◆ Brief ◆
With every picture left out, give the data below back exactly.

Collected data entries
^^^^^^^^
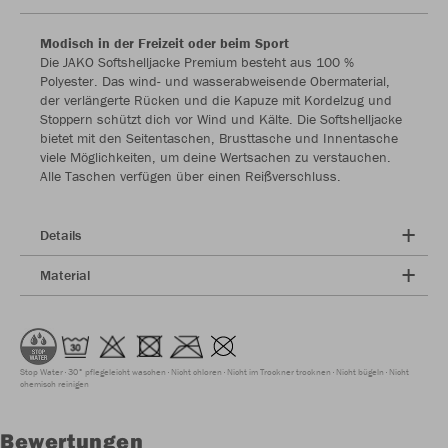
Modisch in der Freizeit oder beim Sport
Die JAKO Softshelljacke Premium besteht aus 100 %
Polyester. Das wind- und wasserabweisende Obermaterial,
der verlängerte Rücken und die Kapuze mit Kordelzug und
Stoppern schützt dich vor Wind und Kälte. Die Softshelljacke
bietet mit den Seitentaschen, Brusttasche und Innentasche
viele Möglichkeiten, um deine Wertsachen zu verstauchen.
Alle Taschen verfügen über einen Reißverschluss.
Details
Material
Stop Water
30° pflegeleicht waschen
Nicht chloren
Nicht im Trockner trocknen
Nicht bügeln
Nicht
chemisch reinigen
Bewertungen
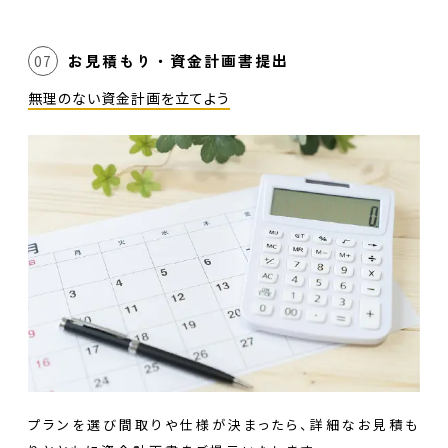
お見積もり・資金計画書提出
07
無理のない資金計画を立てよう
プランを選び間取りや仕様が決まったら、詳細なお見積も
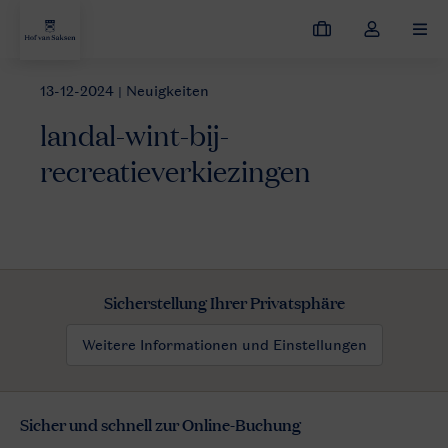
Meine
Dropdown-
MEN
Buchungen
Menü
meines
13-12-2024
| Neuigkeiten
Neuigkeiten
landal-wint-bij-recreatieverkiezingen
Kontos
landal-wint-bij-
öffnen
recreatieverkiezingen
Sicherstellung Ihrer Privatsphäre
Weitere Informationen und Einstellungen
Sicher und schnell zur Online-Buchung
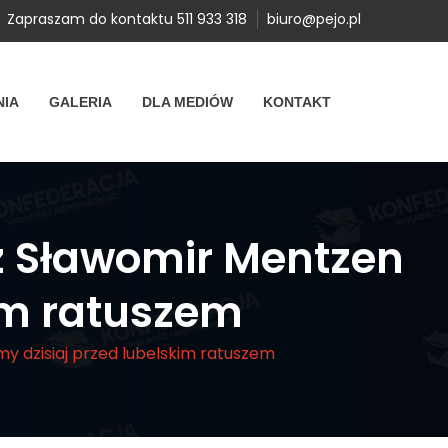
Zapraszam do kontaktu 511 933 318
biuro@pejo.pl
NIA
GALERIA
DLA MEDIÓW
KONTAKT
z Sławomir Mentzen
im ratuszem
y dzisiaj przed lubelskim ratuszem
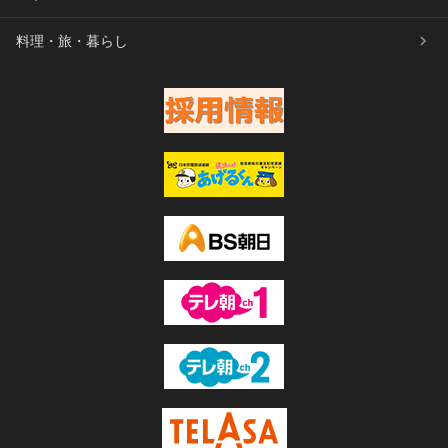
料理・旅・暮らし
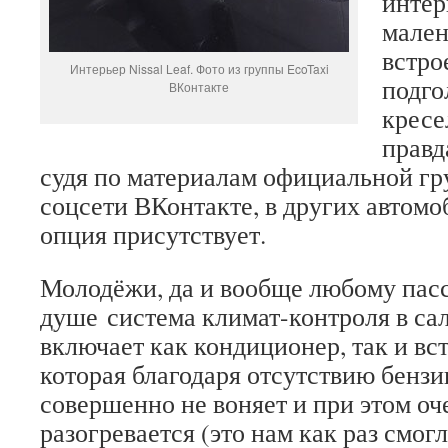
интер
мален
встро
Интерьер Nissal Leaf. Фото из группы EcoTaxi
подго
ВКонтакте
кресе
правд
судя по материалам официальной гр
соцсети ВКонтакте, в других автомо
опция присутствует.
Молодёжи, да и вообще любому пасс
душе система климат-контроля в сал
включает как кондиционер, так и вс
которая благодаря отсутствию бензи
совершенно не воняет и при этом оч
разогревается (это нам как раз смог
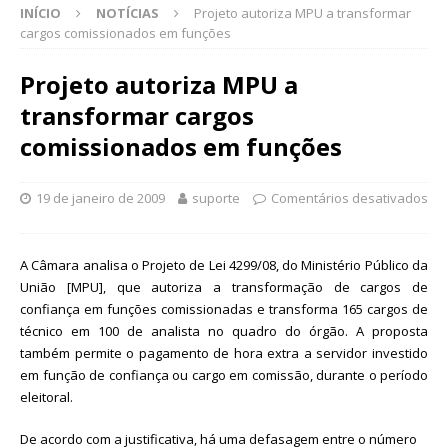
INÍCIO
NOTÍCIAS
Projeto autoriza MPU a transformar
cargos comissionados em funções
Projeto autoriza MPU a
transformar cargos
comissionados em funções
19 de janeiro de 2009
suporte
Comentários desativados
A Câmara analisa o Projeto de Lei 4299/08, do Ministério Público da
União [MPU], que autoriza a transformação de cargos de
confiança em funções comissionadas e transforma 165 cargos de
técnico em 100 de analista no quadro do órgão. A proposta
também permite o pagamento de hora extra a servidor investido
em função de confiança ou cargo em comissão, durante o período
eleitoral.
De acordo com a justificativa, há uma defasagem entre o número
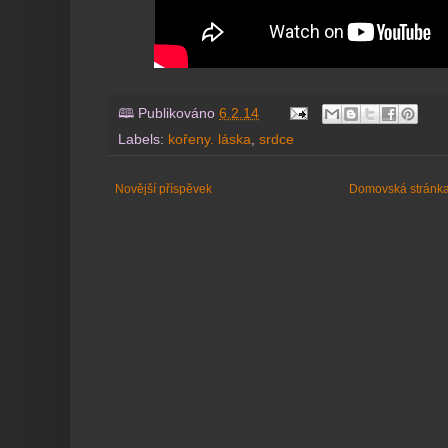
🕮 Publikováno
6.2.14
Labels:
kořeny. láska
,
srdce
Novější příspěvek
Domovská stránk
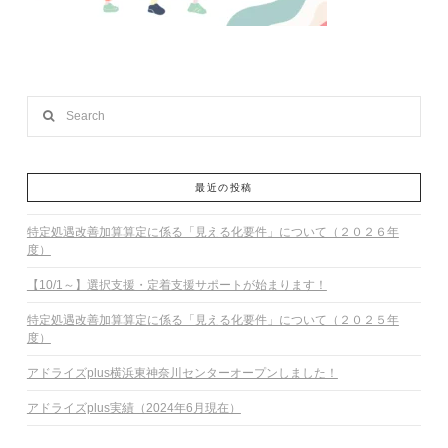
Search
最近の投稿
特定処遇改善加算算定に係る「見える化要件」について（２０２６年
度）
【10/1～】選択支援・定着支援サポートが始まります！
特定処遇改善加算算定に係る「見える化要件」について（２０２５年
度）
アドライズplus横浜東神奈川センターオープンしました！
アドライズplus実績（2024年6月現在）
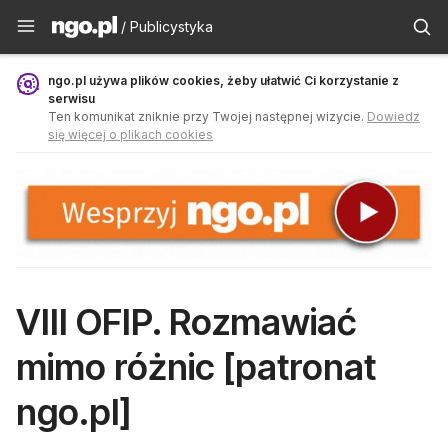
Publicystyka - ngo.pl
/ Publicystyka
ngo.pl używa plików cookies, żeby ułatwić Ci korzystanie z
serwisu
Ten komunikat zniknie przy Twojej następnej wizycie.
Dowiedz
się więcej o plikach cookies
VIII OFIP. Rozmawiać
mimo różnic [patronat
ngo.pl]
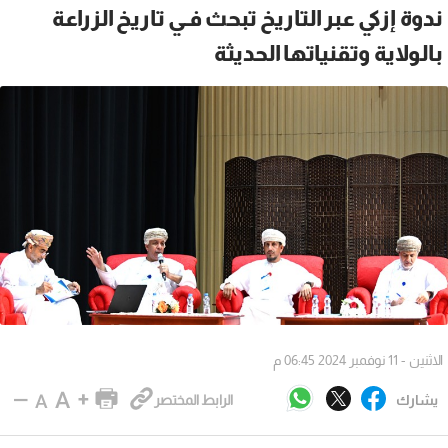
ندوة إزكي عبر التاريخ تبحث فـي تاريخ الزراعة
بالولاية وتقنياتها الحديثة
الاثنين - 11 نوفمبر 2024 06:45 م
يشارك
الرابط المختصر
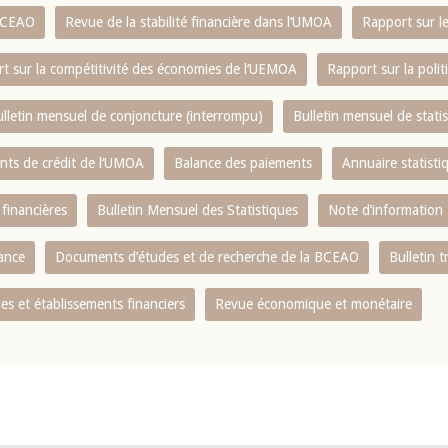
 BCEAO
Revue de la stabilité financière dans l‘UMOA
Rapport sur l
t sur la compétitivité des économies de l‘UEMOA
Rapport sur la poli
lletin mensuel de conjoncture (interrompu)
Bulletin mensuel de stat
ents de crédit de l‘UMOA
Balance des paiements
Annuaire statisti
 financières
Bulletin Mensuel des Statistiques
Note d’information
nance
Documents d’études et de recherche de la BCEAO
Bulletin t
s et établissements financiers
Revue économique et monétaire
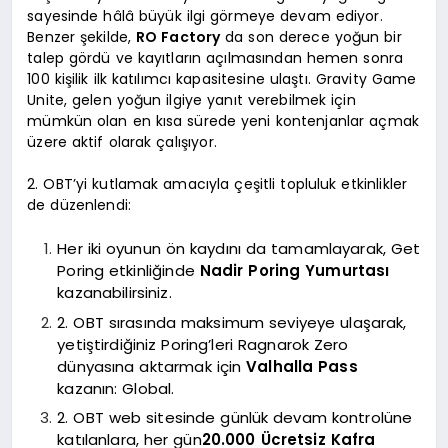
sayesinde hâlâ büyük ilgi görmeye devam ediyor.
Benzer şekilde,
RO Factory
da son derece yoğun bir
talep gördü ve kayıtların açılmasından hemen sonra
100 kişilik ilk katılımcı kapasitesine ulaştı. Gravity Game
Unite, gelen yoğun ilgiye yanıt verebilmek için
mümkün olan en kısa sürede yeni kontenjanlar açmak
üzere aktif olarak çalışıyor.
2. OBT’yi kutlamak amacıyla çeşitli topluluk etkinlikler
de düzenlendi:
Her iki oyunun ön kaydını da tamamlayarak, Get
Poring etkinliğinde
Nadir Poring Yumurtası
kazanabilirsiniz.
2. OBT sırasında maksimum seviyeye ulaşarak,
yetiştirdiğiniz Poring’leri Ragnarok Zero
dünyasına aktarmak için
Valhalla Pass
kazanın: Global.
2. OBT web sitesinde günlük devam kontrolüne
katılanlara, her gün
20.000 Ücretsiz Kafra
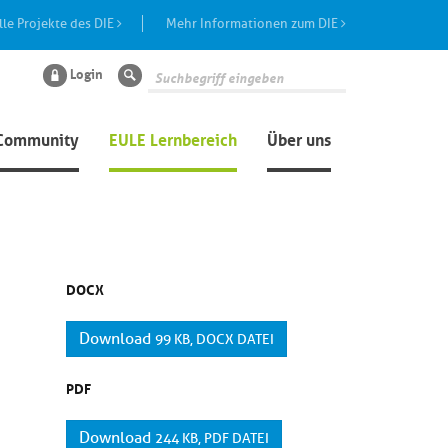
lle Projekte des DIE
Mehr Informationen zum DIE
Login
Suche
Community
EULE Lernbereich
Über uns
DOCX
Download
99 KB, DOCX DATEI
PDF
Download
244 KB, PDF DATEI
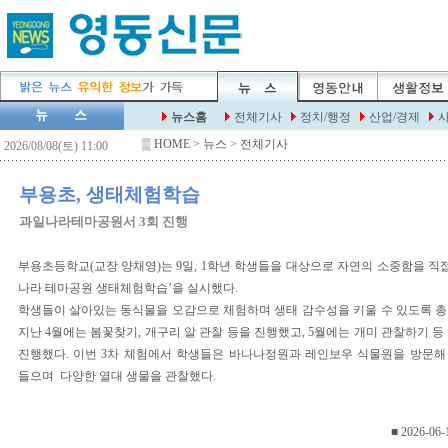
▒
HOME
> 뉴스 > 전체기사
부용초, 생태체험학습
과일나라테마공원서 3회 진행
부용초등학교(교장 양채영)는 9일, 1학년 학생들을 대상으로 자연의 소중함을 직접
나라 테마공원 생태체험학습’을 실시했다.
학생들이 살아있는 동식물을 오감으로 체험하며 생태 감수성을 키울 수 있도록 총 
지난 4월에는 봄꽃찾기, 개구리 알 관찰 등을 진행했고, 5월에는 개미 관찰하기 
진행했다. 이번 3차 체험에서 학생들은 바나나정원과 레인보우 식물원을 방문
들으며 다양한 열대 생물을 관찰했다.
■ 2026-06-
^^^^^^^^
◆ Result for this task ◆
Modisch in der Freizeit oder beim Sport
Die JAKO Softshelljacke Premium besteht aus 100 %
Polyester. Das wind- und wasserabweisende Obermaterial,
der verlängerte Rücken und die Kapuze mit Kordelzug und
Stoppern schützt dich vor Wind und Kälte. Die Softshelljacke
bietet mit den Seitentaschen, Brusttasche und Innentasche
viele Möglichkeiten, um deine Wertsachen zu verstauchen.
Alle Taschen verfügen über einen Reißverschluss.
Details
Material
Stop Water
30° pflegeleicht waschen
Nicht chloren
Nicht im Trockner trocknen
Nicht bügeln
Nicht
chemisch reinigen
Bewertungen
お見積もり・資金計画書提出
07
無理のない資金計画を立てよう
プランを選び間取りや仕様が決まったら、詳細なお見積も
Meine
Dropdown-
MEN
Buchungen
Menü
meines
13-12-2024
| Neuigkeiten
Neuigkeiten
landal-wint-bij-recreatieverkiezingen
Kontos
landal-wint-bij-
öffnen
recreatieverkiezingen
Sicherstellung Ihrer Privatsphäre
Weitere Informationen und Einstellungen
Sicher und schnell zur Online-Buchung
Zapraszam do kontaktu 511 933 318
biuro@pejo.pl
NIA
GALERIA
DLA MEDIÓW
KONTAKT
z Sławomir Mentzen
im ratuszem
y dzisiaj przed lubelskim ratuszem
料理・旅・暮らし
интер
мален
встро
Интерьер Nissal Leaf. Фото из группы EcoTaxi
подго
ВКонтакте
кресе
правд
судя по материалам официальной гр
соцсети ВКонтакте, в других автомо
опция присутствует.
Молодёжи, да и вообще любому пасс
душе система климат-контроля в сал
включает как кондиционер, так и вс
которая благодаря отсутствию бензи
совершенно не воняет и при этом оч
разогревается (это нам как раз смог
INÍCIO
NOTÍCIAS
Projeto autoriza MPU a transformar
cargos comissionados em funções
Projeto autoriza MPU a
transformar cargos
comissionados em funções
19 de janeiro de 2009
suporte
Comentários desativados
A Câmara analisa o Projeto de Lei 4299/08, do Ministério Público da
União [MPU], que autoriza a transformação de cargos de
confiança em funções comissionadas e transforma 165 cargos de
técnico em 100 de analista no quadro do órgão. A proposta
também permite o pagamento de hora extra a servidor investido
em função de confiança ou cargo em comissão, durante o período
eleitoral.
De acordo com a justificativa, há uma defasagem entre o número
🕮 Publikováno
6.2.14
Labels:
kořeny. láska
,
srdce
Novější příspěvek
Domovská stránk
Search
最近の投稿
特定処遇改善加算算定に係る「見える化要件」について（２０２６年
度）
【10/1～】選択支援・定着支援サポートが始まります！
特定処遇改善加算算定に係る「見える化要件」について（２０２５年
度）
アドライズplus横浜東神奈川センターオープンしました！
アドライズplus実績（2024年6月現在）
Publicystyka - ngo.pl
/ Publicystyka
ngo.pl używa plików cookies, żeby ułatwić Ci korzystanie z
serwisu
Ten komunikat zniknie przy Twojej następnej wizycie.
Dowiedz
się więcej o plikach cookies
VIII OFIP. Rozmawiać
mimo różnic [patronat
ngo.pl]
ندوة إزكي عبر التاريخ تبحث فـي تاريخ الزراعة
بالولاية وتقنياتها الحديثة
الاثنين - 11 نوفمبر 2024 06:45 م
يشارك
الرابط المختصر
 BCEAO
Revue de la stabilité financière dans l‘UMOA
Rapport sur l
t sur la compétitivité des économies de l‘UEMOA
Rapport sur la poli
lletin mensuel de conjoncture (interrompu)
Bulletin mensuel de stat
ents de crédit de l‘UMOA
Balance des paiements
Annuaire statisti
 financières
Bulletin Mensuel des Statistiques
Note d’information
nance
Documents d’études et de recherche de la BCEAO
Bulletin t
s et établissements financiers
Revue économique et monétaire
sayesinde hâlâ büyük ilgi görmeye devam ediyor.
Benzer şekilde,
RO Factory
da son derece yoğun bir
talep gördü ve kayıtların açılmasından hemen sonra
100 kişilik ilk katılımcı kapasitesine ulaştı. Gravity Game
Unite, gelen yoğun ilgiye yanıt verebilmek için
mümkün olan en kısa sürede yeni kontenjanlar açmak
üzere aktif olarak çalışıyor.
2. OBT’yi kutlamak amacıyla çeşitli topluluk etkinlikler
de düzenlendi:
Her iki oyunun ön kaydını da tamamlayarak, Get
Poring etkinliğinde
Nadir Poring Yumurtası
kazanabilirsiniz.
2. OBT sırasında maksimum seviyeye ulaşarak,
yetiştirdiğiniz Poring’leri Ragnarok Zero
dünyasına aktarmak için
Valhalla Pass
kazanın: Global.
2. OBT web sitesinde günlük devam kontrolüne
katılanlara, her gün
20.000 Ücretsiz Kafra
lle Projekte des DIE
Mehr Informationen zum DIE
Login
Suche
Community
EULE Lernbereich
Über uns
DOCX
Download
99 KB, DOCX DATEI
PDF
Download
244 KB, PDF DATEI
▒
HOME
> 뉴스 > 전체기사
부용초, 생태체험학습
과일나라테마공원서 3회 진행
부용초등학교(교장 양채영)는 9일, 1학년 학생들을 대상으로 자연의 소중함을 직접
나라 테마공원 생태체험학습’을 실시했다.
학생들이 살아있는 동식물을 오감으로 체험하며 생태 감수성을 키울 수 있도록 총 
지난 4월에는 봄꽃찾기, 개구리 알 관찰 등을 진행했고, 5월에는 개미 관찰하기 
진행했다. 이번 3차 체험에서 학생들은 바나나정원과 레인보우 식물원을 방문
들으며 다양한 열대 생물을 관찰했다.
■ 2026-06-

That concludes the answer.